During a judo class, Bean overtakes the instructor by pushing him to the ground and rolling him up in a mat. Upon changing back into his regular attire, Bean finds that he is wearing another person's trousers and searches for his own. He finds a man in the restroom wearing them and forcibly pulls the trousers off the man's legs.

Bean then leaves the school and notices his Mini in the car park, but stops to buy a cupcake from a cake stall. As he eats the cupcake, a giant Chieftain tank crushes his Mini as part of a demonstration. Realising what has just occurred, Bean drops his cupcake and tearfully inspects the wreckage, only to find that the Mini's padlock is unharmed. He smiles and walks away.

=== Extended Scenes ===

==== Marching ====
Mr. Bean is ready to go inside, but suddenly, an army of men are marching to him. He tries to escape through a door, but it is looked. He asks a person inside to help him, just as the army men are almost at Mr. Bean they turn around and march away. Then Mr. Bean walks off too, and tells the person at the door everything is ok and now he doesn't need help.
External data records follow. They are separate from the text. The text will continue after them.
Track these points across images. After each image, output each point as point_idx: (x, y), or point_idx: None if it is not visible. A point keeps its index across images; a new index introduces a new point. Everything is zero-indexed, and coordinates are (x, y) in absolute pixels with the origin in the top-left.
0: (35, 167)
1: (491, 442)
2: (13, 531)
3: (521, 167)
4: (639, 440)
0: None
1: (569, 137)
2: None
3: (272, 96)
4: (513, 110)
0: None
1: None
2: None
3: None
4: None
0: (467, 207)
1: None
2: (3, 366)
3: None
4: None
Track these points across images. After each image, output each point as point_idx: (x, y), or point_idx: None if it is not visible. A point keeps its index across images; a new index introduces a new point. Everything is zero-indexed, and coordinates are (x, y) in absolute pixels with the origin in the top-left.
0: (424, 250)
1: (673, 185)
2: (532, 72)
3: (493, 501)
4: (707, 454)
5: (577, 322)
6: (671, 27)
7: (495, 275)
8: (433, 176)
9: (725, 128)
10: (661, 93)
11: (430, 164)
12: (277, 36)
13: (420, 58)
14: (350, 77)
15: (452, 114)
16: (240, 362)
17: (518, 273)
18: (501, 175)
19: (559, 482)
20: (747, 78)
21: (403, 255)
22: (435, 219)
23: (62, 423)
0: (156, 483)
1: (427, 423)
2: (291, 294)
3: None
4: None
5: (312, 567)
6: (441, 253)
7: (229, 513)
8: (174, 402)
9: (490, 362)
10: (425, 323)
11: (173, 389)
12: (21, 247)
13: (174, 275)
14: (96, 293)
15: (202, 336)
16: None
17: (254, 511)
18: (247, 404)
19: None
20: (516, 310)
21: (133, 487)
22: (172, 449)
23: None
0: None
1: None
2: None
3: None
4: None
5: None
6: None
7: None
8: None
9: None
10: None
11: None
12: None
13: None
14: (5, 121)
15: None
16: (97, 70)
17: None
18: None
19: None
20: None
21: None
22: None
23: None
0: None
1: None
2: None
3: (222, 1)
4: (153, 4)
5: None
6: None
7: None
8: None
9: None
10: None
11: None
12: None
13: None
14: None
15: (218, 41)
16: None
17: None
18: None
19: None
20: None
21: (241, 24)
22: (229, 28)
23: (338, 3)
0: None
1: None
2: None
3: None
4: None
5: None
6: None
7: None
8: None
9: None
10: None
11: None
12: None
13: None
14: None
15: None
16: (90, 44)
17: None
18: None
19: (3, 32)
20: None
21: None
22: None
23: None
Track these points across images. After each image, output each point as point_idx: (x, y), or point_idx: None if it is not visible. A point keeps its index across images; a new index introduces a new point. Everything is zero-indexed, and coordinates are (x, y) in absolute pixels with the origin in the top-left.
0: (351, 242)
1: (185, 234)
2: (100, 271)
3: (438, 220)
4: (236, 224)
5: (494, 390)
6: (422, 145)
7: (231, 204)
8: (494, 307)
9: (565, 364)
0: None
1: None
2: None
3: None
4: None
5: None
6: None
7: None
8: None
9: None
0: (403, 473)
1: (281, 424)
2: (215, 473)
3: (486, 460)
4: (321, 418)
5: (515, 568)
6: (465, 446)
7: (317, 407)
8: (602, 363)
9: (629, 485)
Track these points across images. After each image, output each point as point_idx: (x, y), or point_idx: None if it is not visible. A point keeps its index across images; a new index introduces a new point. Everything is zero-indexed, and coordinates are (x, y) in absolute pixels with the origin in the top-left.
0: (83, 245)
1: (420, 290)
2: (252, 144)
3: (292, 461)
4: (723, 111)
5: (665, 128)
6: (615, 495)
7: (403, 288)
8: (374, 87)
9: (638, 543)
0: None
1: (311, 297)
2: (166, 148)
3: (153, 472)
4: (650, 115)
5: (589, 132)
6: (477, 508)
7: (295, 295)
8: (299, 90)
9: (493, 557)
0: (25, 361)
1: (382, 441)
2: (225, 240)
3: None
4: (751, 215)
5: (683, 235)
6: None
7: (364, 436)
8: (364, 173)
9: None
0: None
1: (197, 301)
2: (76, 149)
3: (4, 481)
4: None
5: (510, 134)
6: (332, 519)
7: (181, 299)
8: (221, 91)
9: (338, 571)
===== Playing With Matches =====
Someone is putting glue on matches for a display. Mr. Bean hands him a match, but it is on fire. The guy quickly blows it out, as Mr. Bean runs away.

=== Continuity ===
While Bean's Mini is crushed in this episode, he is shown to have obtained a new one in "Goodnight Mr Bean". In "The Best Bits of Mr. Bean", Bean finds parts of his destroyed Mini in his loft.

== Cast ==
- Rowan Atkinson as Mr. Bean
- Suzanne Bertish as the art teacher
- Cindy Milo as the nude model in the art class
- Sam Driscoll as the boy in the chemistry lab
- Christopher Ryan as a judo student
- Lucy Fleming as the angry teacher with the boy
- David Schneider as the judo instructor
- Harriet Eastcott as the young electrocuted woman
- Christopher Driscoll as the man in the school corridor
- John Clegg as the calligrapher
- John Barrard as the stamp collector
- Al Ashton as ACF Drill Instructor
- Robin Driscoll as a man in the school (uncredited)

== Production ==
There were three cars crushed during filming. Two cars were specifically built for filming this episode and were painted with the same colour scheme as the main car; but with the engines removed. One of these two Minis was also used for the part where Mr. Bean substitutes his car with the identical car. One of the three main cars with the engine removed was also crushed by the tank.